In some places (Chicago, or say, Winnipeg) one can impress the opposite sex by pretending to be a TV actor or pro athlete. In New York, however, pretending to be a hot young author will actually get you more phone numbers than, say, a racecar driver. It’s the perfect crime, authorial visibility is low, advances to unknown writers are high… And if you’re going to try it, these are the bars for you.
1 Barbès 376 9th St, Park Slope
When you think about all the successful authors in Park Slope, you might think you don’t stand a chance. Not the case. They’re all out on book tours, or in their country homes writing novels. Go on, fill the void.
2 The Dorothy Parker Society Woolworth Building (Sept 16)
In an environment where everyone is kind of pretending to be a famous
writer maybe you don’t need to pretend? Maybe this is the one place you
can be yourself? Naw. Pretend to be Will Rogers, at least he was fun.

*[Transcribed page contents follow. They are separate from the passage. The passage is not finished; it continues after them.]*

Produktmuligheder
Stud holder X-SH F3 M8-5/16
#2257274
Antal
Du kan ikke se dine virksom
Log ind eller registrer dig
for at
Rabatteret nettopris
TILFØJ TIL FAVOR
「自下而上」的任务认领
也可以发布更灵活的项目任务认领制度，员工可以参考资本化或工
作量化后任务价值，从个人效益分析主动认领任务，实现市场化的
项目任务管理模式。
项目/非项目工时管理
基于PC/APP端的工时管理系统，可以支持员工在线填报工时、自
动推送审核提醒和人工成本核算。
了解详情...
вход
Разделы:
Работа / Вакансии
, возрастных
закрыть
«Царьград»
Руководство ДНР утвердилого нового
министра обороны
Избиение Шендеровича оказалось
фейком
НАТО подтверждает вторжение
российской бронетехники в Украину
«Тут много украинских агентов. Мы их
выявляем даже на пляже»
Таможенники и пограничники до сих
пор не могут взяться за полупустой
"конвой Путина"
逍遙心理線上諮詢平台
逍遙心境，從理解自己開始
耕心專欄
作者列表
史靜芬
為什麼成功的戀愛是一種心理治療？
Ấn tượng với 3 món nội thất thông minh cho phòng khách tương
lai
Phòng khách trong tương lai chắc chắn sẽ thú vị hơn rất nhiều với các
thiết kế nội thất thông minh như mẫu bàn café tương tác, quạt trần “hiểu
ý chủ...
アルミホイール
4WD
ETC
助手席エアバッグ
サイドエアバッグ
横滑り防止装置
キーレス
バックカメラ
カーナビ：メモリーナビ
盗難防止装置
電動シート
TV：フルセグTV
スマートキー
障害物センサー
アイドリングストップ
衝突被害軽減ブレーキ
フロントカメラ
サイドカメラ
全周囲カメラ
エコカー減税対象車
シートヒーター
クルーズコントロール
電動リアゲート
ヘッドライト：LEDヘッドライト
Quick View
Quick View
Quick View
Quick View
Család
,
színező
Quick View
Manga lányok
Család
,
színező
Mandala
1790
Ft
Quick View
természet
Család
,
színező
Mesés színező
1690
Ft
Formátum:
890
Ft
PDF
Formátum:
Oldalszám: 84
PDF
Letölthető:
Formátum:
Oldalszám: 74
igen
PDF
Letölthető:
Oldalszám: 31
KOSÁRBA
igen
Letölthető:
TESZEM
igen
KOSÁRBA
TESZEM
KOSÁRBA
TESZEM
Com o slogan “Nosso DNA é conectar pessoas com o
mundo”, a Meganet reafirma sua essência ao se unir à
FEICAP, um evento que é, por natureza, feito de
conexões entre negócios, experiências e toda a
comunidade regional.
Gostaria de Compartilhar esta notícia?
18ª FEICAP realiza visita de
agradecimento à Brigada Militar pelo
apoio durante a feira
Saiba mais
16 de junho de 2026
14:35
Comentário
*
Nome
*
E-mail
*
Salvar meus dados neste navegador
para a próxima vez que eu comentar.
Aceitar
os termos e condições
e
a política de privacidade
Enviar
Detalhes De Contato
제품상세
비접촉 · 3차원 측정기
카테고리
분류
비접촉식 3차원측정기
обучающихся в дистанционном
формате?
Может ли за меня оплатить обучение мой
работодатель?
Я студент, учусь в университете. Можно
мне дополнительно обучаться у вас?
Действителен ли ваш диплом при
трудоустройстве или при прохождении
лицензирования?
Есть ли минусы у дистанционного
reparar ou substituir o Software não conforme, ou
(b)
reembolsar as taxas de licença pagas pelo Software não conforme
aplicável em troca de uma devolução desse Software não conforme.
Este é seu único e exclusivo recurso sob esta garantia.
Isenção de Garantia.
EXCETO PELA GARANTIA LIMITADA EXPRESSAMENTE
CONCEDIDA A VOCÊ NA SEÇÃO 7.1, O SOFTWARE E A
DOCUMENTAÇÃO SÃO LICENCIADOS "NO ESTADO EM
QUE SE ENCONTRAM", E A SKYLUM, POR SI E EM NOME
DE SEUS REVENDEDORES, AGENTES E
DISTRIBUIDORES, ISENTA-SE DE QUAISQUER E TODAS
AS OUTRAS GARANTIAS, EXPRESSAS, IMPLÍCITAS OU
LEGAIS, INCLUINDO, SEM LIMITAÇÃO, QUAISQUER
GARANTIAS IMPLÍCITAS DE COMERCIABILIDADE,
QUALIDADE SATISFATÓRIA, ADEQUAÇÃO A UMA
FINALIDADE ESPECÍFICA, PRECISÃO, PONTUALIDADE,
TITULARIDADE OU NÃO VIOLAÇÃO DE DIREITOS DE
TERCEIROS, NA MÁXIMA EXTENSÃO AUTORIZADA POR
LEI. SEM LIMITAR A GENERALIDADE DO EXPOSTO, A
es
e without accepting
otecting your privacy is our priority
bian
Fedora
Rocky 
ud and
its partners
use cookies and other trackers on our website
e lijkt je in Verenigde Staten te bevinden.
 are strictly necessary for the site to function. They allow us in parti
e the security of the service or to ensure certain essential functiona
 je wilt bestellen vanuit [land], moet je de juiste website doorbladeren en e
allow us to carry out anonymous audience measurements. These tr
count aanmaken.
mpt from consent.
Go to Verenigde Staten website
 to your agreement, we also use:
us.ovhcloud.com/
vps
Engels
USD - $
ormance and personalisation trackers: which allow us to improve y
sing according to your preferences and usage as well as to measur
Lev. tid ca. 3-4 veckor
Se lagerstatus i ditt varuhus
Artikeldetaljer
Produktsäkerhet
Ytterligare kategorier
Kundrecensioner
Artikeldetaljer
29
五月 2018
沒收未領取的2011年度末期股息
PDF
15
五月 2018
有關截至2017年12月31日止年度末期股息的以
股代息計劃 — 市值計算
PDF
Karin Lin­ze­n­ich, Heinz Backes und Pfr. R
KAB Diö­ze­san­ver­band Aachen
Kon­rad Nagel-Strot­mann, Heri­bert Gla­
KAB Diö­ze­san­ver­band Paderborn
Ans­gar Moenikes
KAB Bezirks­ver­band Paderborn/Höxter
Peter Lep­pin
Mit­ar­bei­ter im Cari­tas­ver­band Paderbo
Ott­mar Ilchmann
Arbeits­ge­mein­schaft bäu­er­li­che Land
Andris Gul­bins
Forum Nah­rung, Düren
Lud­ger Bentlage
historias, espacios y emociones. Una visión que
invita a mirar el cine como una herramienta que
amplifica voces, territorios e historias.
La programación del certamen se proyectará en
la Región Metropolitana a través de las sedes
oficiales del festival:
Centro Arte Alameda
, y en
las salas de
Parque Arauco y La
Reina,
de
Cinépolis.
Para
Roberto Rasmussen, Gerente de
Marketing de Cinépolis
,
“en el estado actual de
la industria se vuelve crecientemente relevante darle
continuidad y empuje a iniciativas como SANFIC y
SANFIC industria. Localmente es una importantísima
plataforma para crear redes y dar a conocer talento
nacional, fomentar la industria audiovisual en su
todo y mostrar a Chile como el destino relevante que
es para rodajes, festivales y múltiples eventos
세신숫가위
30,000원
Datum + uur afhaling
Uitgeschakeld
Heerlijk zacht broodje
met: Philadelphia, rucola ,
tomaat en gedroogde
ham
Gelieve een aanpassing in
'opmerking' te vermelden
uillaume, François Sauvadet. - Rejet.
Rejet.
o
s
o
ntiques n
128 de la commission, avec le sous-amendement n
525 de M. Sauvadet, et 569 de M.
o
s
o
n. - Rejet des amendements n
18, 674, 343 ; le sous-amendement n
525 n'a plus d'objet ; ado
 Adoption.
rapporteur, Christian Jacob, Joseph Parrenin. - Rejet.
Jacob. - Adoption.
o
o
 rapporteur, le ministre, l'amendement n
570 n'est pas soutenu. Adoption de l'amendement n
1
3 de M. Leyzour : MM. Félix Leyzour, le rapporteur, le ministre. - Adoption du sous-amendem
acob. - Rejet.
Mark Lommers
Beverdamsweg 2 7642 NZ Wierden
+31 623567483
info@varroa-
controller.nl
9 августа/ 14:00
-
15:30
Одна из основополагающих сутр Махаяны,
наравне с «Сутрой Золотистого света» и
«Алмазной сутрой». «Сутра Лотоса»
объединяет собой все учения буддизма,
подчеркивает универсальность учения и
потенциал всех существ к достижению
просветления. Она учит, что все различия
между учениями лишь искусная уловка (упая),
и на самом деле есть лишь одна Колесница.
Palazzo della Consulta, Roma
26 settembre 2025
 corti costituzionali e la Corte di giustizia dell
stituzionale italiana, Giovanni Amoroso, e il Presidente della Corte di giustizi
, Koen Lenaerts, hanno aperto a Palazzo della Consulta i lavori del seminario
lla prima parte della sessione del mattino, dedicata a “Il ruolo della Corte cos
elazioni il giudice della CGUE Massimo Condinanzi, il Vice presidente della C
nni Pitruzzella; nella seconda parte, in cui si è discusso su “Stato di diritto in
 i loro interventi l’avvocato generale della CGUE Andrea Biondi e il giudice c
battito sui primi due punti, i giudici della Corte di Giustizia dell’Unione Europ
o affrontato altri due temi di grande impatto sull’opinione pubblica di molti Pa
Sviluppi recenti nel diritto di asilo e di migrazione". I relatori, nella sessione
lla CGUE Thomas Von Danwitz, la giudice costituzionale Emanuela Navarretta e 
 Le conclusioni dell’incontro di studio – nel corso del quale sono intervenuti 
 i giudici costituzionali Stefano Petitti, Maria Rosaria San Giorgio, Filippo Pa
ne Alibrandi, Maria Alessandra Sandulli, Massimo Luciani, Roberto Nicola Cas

3 White Horse 567 Hudson Ave
Sure, it’s filled with hedge fund frat boys, most of whom think Dylan
Thomas is a catching prospect in the Yankees farm system, but every now
and then, a starry-eyed “literary” tourist will happen by, looking for
a little magic. Be that magic, be the romantic poet, get laid.
4 Siberia 356 W. 40th St.
Next to Port Authority and, if possible, even skeevier. Which is probably why embittered journos gravitate here, to commiserate over lousy freelance gigs and, perhaps, bask in the reflected glory of a pipe dream fulfilled. Which is where you come in.
5 KGB 85 E. 4th St.
Hotshots congregate here for the latest readings from literary journals with names like Snicketyboo. These events are dull, so everybody gets really drunk. You could pretend to be Herman Melville for all anybody would know the difference.